Di dunia akademik Hussein Alatas pernah mengajar di Universitas Malaya, Universitas Kebangsaan Malaysia dan Universitas Kebangsaan Singapura.
Banyak karyanya baik dalam bentuk artikel ilmiah dan buku dibaca oleh akademisi di seluruh dunia. Diantara karyanya yang diterbitkan di Indonesia adalah bukunya berjudul : Sosiologi Korupsi dan Mitos Pribumi Malas. Dua buku ini diterbitkan oleh LP3ES di masa jayanya.
Berbagai gagasan Hussein Alatas diangkat dan dibedah kembali dalam sebuah seminar antar bangsa yang diadakan untuk mengenang 14 tahun kepergiannya.
Dalam seminar ini sejumlah cendekiawan dan politisi yang mengenal almarhum ditampilkan sebagai pembicara dan penanggap, diantaranya: Anwar Ibrahim dan Mohd Nor Manuty yang merupakan cendekiawan sekaligus politisi terkemuka di Malaysia.
Kemudian Syed Farid Alatas anak kandung Almarhum dan Muhammad Abu Bakar, dua cendekiawan Malaysia yang berkiprah di sejumlah perguruan tinggi di Malaysia dan manca negara.
Dari Indonesia ikut berbicara Amin Abdullah yang mengajar di UIN Sunan Kalijaga, Yogyakarta, yang juga aktif di Muhammadiyah.
Hussein Alatas hidup satu generasi dengan Edward Said, seorang cendekiawan Arab yang sangat terkenal karena karyanya: Orientalism.

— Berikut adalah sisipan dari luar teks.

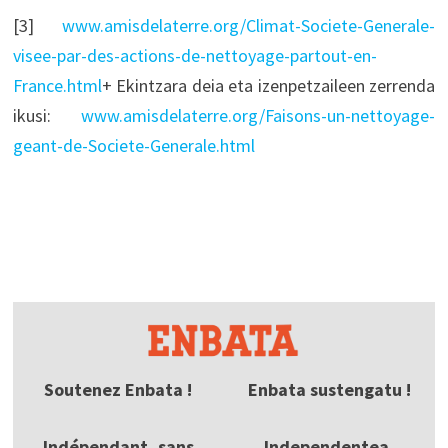
[3]
www.amisdelaterre.org/Climat-Societe-Generale-
visee-par-des-actions-de-nettoyage-partout-en-
France.html
+ Ekintzara deia eta izenpetzaileen zerrenda
ikusi:
www.amisdelaterre.org/Faisons-un-nettoyage-
geant-de-Societe-Generale.html
Soutenez Enbata !
Enbata sustengatu !
Indépendant, sans
Independentea,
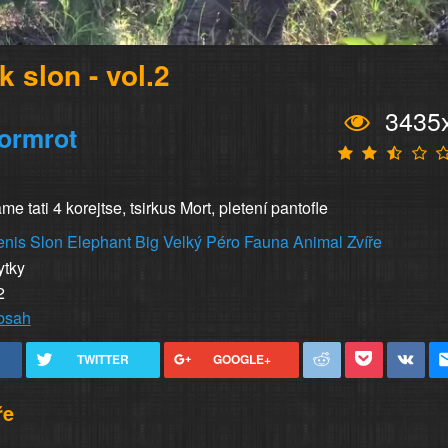
k slon - vol.2
3435
ormrot
e tati 4 korejtse, tsirkus Mort, pletení pantofle
enis
Slon
Elephant
Big
Velký
Péro
Fauna
Animal
Zvíře
ytky
2
obsah
TWITTER
GOOGLE+
ře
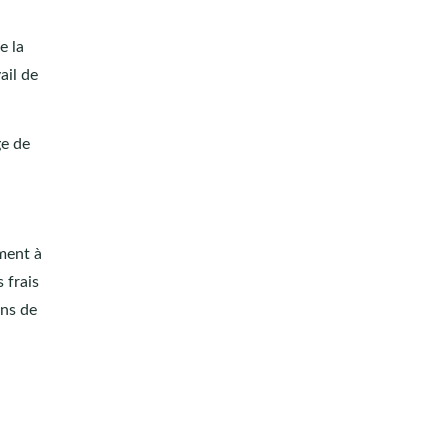
e la
ail de
ge de
ment à
 frais
ons de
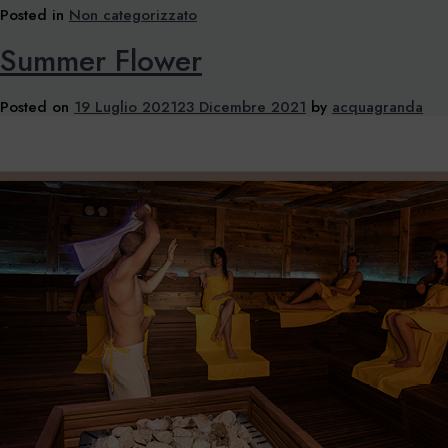
Posted in
Non categorizzato
Summer Flower
Posted on
19 Luglio 2021
23 Dicembre 2021
by
acquagranda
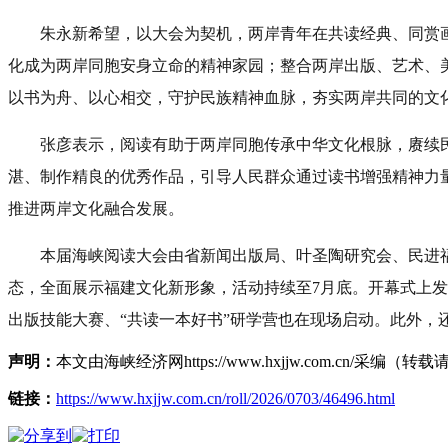
朱永新希望，以大会为契机，两岸青年在共读经典、同赏
化成为两岸同胞安身立命的精神家园；整合两岸出版、艺术、
以书为舟、以心相交，守护民族精神血脉，夯实两岸共同的文
张彦表示，阅读有助于两岸同胞传承中华文化根脉，赓续
湛、制作精良的优秀作品，引导人民群众通过读书增强精神力
推进两岸文化融合发展。
本届海峡阅读大会由省新闻出版局、叶圣陶研究会、民进
态，全面展示福建文化新形象，活动持续至7月底。开幕式上发
出版技能大赛、“共读一本好书”研学营也在现场启动。此外，
声明：
本文由海峡经济网https://www.hxjjw.com.cn/
链接：
https://www.hxjjw.com.cn/roll/2026/0703/46496.html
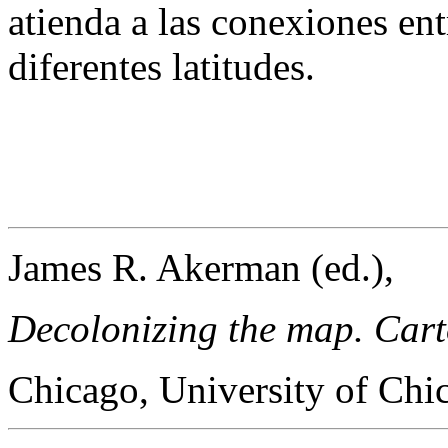
atienda a las conexiones en
diferentes latitudes.
James R. Akerman (ed.),
Decolonizing the map. Cart
Chicago, University of Chi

Buku ini berisi kritik atas berbagai teori sosial yang dibangun Barat untuk tujuan mengeksploitasi Timur atau Dunia Islam melalui kolonialisasi.

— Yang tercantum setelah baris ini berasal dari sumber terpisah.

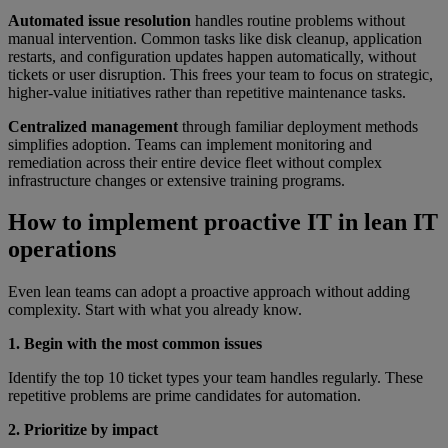
Automated issue resolution
handles routine problems without
manual intervention. Common tasks like disk cleanup, application
restarts, and configuration updates happen automatically, without
tickets or user disruption. This frees your team to focus on strategic,
higher-value initiatives rather than repetitive maintenance tasks.
Centralized management
through familiar deployment methods
simplifies adoption. Teams can implement monitoring and
remediation across their entire device fleet without complex
infrastructure changes or extensive training programs.
How to implement proactive IT in lean IT
operations
Even lean teams can adopt a proactive approach without adding
complexity. Start with what you already know.
1. Begin with the most common issues
Identify the top 10 ticket types your team handles regularly. These
repetitive problems are prime candidates for automation.
2. Prioritize by impact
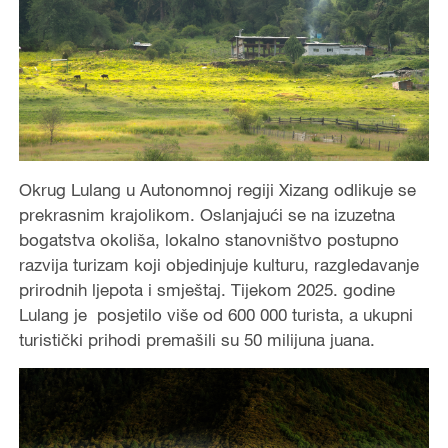
Okrug Lulang u Autonomnoj regiji Xizang odlikuje se
prekrasnim krajolikom. Oslanjajući se na izuzetna
bogatstva okoliša, lokalno stanovništvo postupno
razvija turizam koji objedinjuje kulturu, razgledavanje
prirodnih ljepota i smještaj. Tijekom 2025. godine
Lulang je posjetilo više od 600 000 turista, a ukupni
turistički prihodi premašili su 50 milijuna juana.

Jika Edward Said mendasarkan kritiknya melalui pengamatannya yang cermat dan mendalam atas Dunia Islam di Timur Tengah, maka Hussein Alatas mendasarkan kritiknya atas pengamatannya di Dunia Islam di kawasan Asia Tenggara yang juga dikenal dengan Melayu.
Hussein Alatas menemukan fakta bahwa para pemimpin dan cendekiawan Melayu pasca kemerdekaan, masih terus menggunakan paradigma dan narasi yang dibangun oleh para penjajah, meskipun mereka telah merdeka.
Dari sinilah muncul gagasannya untuk membangun paradigma dan teori sosial yang disebutnya dengan istilah "
autonomous social science tradition" (tradisi sains sosial mandiri).
Menurut Mohamed Imran Mohamed Taib yang tampil sebagai penanggap, Hussein Alatas menghadapi perlawanan yang keras dari berbagai kelompok masyarakat yang mengakibatkannya terpinggirkan oleh politisi yang berorientasi pada kekuasaan.
Hussein Alatas kemudian tersingkir oleh akademisi yang Eurocentris dan membebek pada teori dan paradigma yang dibangun Barat, dan ditentang oleh para ulama tradisional yang jumud dan miskin wawasan.
Meskipun gagasan-gagasan Hussein Alatas masih relevan saat ini, mengingat Indonesia dan Malaysia sebagai negara dengan Mayoritas Muslim di kawasan Asia Tenggara, masih menghadapi persoalan besar terkait korupsi atau rasuah.
Korupsi di dua negara ini bukan hanya menghambat kemajuan bangsa dan negara, akan tetapi sudah membahayakan masa depannya, bila dikaitkan dengan kemajuan sejumlah tetangganya.
Selain berbagai tantangan yang bersumber dari luar yang ditemukan Hussein Alatas, kini Muslim di kawasan ini menghadapi serbuan paradigma dan pemikiran "
simple minded" yang datangnya dari Timur Tengah.
Interpretasi keagamaan yang sangat literalis menyebabkannya tidak toleran, dan mengabaikan sejarah serta ilmu sosial.
Hal ini tidak bisa dilepaskan dari fakta, meskipun ilmu sejarah dan ilmu sosial dipelopori oleh cendekiawan Muslim bernama Ibnu Khaldun yang hidup di abad ke 14, tetapi ilmu-ilmu ini tidak berkembang di dunia Islam khususnya di Timur Tengah.
Sementara di dunia Barat ia berkembang sangat subur.
Semoga kehadiran Hussein Alatas dapat menyadarkan dunia Islam, bukan saja yang berada di Asia Tenggara, juga yang berada di Timur Tengah.
Bagaimana mengawinkan atau mencari titik temu antara doktrin yang berada di dalam Al Qur'an dan Hadits dengan paradigma sosial yang diangkat dari realitas yang hidup di masyarakat Muslim.
Tentu tidak mudah, akan tetapi disinilah tantangannya.